▶ [WRITTEN EXERCISE 1]: List every compiler flag that the forum thread on unified memory mentions.

▶ [TEXT SHOWN]:
+++
Unified Memory Problem

It appears that when I compile with -stdpar=gpu (which turns on unified memory), my !$acc set device_num(igpu) is being ignored.

  • Miko

Hi Miko,

Do you have a reproducing example? I tried to recreate the issue with the following code, but it’s working as expected.

% cat test.F90
program main
   real, allocatable, dimension(:) :: arr
   integer i, devnum

!$acc set device_num(2)

   do concurrent (i=1:1024)
      arr(i) = 1.0
   print *, arr(1:10)

end program main
% setenv NV_ACC_NOTIFY 1
% nvfortran test.F90 -stdpar=gpu -V21.11 ; a.out
launch CUDA kernel  file=test.F90 function=main line=10 device=2 threadid=1 num_gangs=8 num_workers=1 vector_length=128 grid=8 block=128
    1.000000        1.000000        1.000000        1.000000
    1.000000        1.000000        1.000000        1.000000
    1.000000        1.000000


Here is the code I am working with: GitHub - predsci/POT3D: POT3D: High Performance Potential Field Solver.

If I turn on unified memory with -gpu=managed, the code runs incorrectly across GPUs.

For example, if I run with “mpiexec -np 2”, it will spawn two processes on GPU 0 and 1 process on GPU 1 (3 total processes instead of 2), instead of spawning one process on each.

  • Miko

Ok, so “set device” is working fine, it’s just you’re seeing the extra CUDA context being created?

This is because you’re allocating data prior to setting the device. Since the data is managed, a CUDA context is created on the default device, 0, for each rank. To fix, move the set device directive prior to allocation, such as just after the call to ‘init_mpi’.

Note that using the global rank id to set the device number will be problematic if you run the code over multiple nodes. I’d suggest you use the local rank id rather than the global id as shown below. The one caveat being that this requires OpenACC API calls, so needs to include the “openacc” module. I’ve added preprocessing macros for portability and the flags “-Mpreprocess -acc”. Note, changing the name of the file from ‘pot3d.f’ to ‘pot3d.F’ (upper case ‘F’ suffix), will have all compilers enable preprocessing by default.


#ifdef _OPENACC
      use openacc
      implicit none
      integer :: ierr,i

c ****** Initialize MPI.
      call init_mpi
c ****** Set the GPU device number based on rank and gpn.
# ifdef _OPENACC
      igpu = mod(iprocsh,acc_get_num_devices(acc_get_device_type()))
!$acc set device_num(igpu)


In the code, iprocsh is the rank number from an MPI shared communicator, so it works with multiple nodes (as it is a local rank number) without the need of the API calls.

Another question I have though is:

What is the behavior of !$acc set device_num(i) if i is not a valid device number?

For example, lets say I have 4 GPUs on a system, but run the code with 8 MPI ranks. The shared communicator ranks will be 0->7 but the valid device numbers are only 0->4. What happens with !$acc set device_num(5)?

On a test I have done with 1 GPU and 2 MPI ranks, it looks like the device number was defaulted to device 0 and did indeed correctly oversubscribe the GPU (I got the right answer). Will it do this (set to 0) for any invalid device number, or will it do a mod with the total number of devices (thus distributing the ranks evenly)?
+++
Stored data
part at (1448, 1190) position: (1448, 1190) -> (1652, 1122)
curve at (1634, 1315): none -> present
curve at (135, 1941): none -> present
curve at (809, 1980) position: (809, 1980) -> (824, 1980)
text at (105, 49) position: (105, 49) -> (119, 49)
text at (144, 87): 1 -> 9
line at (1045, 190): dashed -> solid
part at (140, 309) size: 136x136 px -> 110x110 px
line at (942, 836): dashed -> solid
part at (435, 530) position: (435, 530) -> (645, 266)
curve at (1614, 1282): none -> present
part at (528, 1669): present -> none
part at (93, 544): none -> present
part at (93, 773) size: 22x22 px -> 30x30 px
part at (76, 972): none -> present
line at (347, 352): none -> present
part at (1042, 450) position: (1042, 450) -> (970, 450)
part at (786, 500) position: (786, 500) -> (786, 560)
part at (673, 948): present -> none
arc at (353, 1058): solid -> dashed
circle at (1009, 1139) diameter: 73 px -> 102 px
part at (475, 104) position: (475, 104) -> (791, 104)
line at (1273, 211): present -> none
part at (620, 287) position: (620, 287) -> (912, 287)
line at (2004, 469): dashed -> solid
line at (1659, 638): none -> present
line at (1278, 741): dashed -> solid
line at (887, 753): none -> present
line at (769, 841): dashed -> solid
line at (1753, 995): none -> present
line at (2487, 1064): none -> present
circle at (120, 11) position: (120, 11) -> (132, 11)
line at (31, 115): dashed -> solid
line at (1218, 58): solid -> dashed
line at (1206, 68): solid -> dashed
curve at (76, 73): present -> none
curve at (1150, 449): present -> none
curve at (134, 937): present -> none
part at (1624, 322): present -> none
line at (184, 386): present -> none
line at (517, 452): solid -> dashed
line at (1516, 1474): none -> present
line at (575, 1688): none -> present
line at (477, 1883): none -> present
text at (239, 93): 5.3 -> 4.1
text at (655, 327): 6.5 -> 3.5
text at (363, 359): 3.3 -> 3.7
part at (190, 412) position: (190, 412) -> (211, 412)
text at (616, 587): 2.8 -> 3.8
+++
▶ [WRITTEN EXERCISE 2]: Reproduce the rows of stored data verbatim, beginning with the first row and continuing through the row that contains "part at (786, 500)".

▶ [FINISHED ANSWER 1]:
-stdpar=gpu
-V21.11
-gpu=managed
-Mpreprocess
-acc

▶ [FINISHED ANSWER 2]:
part at (1448, 1190) position: (1448, 1190) -> (1652, 1122)
curve at (1634, 1315): none -> present
curve at (135, 1941): none -> present
curve at (809, 1980) position: (809, 1980) -> (824, 1980)
text at (105, 49) position: (105, 49) -> (119, 49)
text at (144, 87): 1 -> 9
line at (1045, 190): dashed -> solid
part at (140, 309) size: 136x136 px -> 110x110 px
line at (942, 836): dashed -> solid
part at (435, 530) position: (435, 530) -> (645, 266)
curve at (1614, 1282): none -> present
part at (528, 1669): present -> none
part at (93, 544): none -> present
part at (93, 773) size: 22x22 px -> 30x30 px
part at (76, 972): none -> present
line at (347, 352): none -> present
part at (1042, 450) position: (1042, 450) -> (970, 450)
part at (786, 500) position: (786, 500) -> (786, 560)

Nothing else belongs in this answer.